◆ RECORDED DATA ◆
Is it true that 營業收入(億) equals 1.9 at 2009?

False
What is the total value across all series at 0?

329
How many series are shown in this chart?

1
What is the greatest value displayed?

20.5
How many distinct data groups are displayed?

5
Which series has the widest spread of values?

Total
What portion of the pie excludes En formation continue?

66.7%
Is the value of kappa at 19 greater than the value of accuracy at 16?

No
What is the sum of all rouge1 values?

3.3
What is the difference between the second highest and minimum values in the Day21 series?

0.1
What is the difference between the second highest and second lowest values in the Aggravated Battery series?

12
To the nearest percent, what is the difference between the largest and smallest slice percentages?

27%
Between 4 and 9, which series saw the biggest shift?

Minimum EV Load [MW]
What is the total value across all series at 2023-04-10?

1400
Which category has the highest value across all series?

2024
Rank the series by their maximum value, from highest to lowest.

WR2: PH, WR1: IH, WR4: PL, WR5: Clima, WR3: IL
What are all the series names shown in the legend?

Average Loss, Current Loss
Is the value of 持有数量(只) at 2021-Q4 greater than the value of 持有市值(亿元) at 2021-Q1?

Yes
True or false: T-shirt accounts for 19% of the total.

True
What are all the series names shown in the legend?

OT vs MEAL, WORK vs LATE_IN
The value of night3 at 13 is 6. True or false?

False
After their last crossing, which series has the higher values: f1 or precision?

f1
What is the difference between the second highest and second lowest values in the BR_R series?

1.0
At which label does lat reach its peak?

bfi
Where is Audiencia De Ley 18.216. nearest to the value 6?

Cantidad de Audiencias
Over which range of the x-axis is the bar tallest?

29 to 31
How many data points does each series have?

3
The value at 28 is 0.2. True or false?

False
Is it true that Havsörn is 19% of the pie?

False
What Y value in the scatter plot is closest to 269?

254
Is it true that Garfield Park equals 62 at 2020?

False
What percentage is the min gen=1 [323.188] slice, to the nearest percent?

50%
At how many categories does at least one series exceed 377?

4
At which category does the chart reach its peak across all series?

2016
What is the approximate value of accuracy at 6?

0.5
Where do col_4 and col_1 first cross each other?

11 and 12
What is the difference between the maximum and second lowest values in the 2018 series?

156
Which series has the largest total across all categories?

◆ WHAT YOU ARE ASKED TO DO ◆
Pick out every line in the data above that contains the word "Where", and copy each one in full.

◆ REPLY TO THE EXERCISE ◆
Where is Audiencia De Ley 18.216. nearest to the value 6?
Where do col_4 and col_1 first cross each other?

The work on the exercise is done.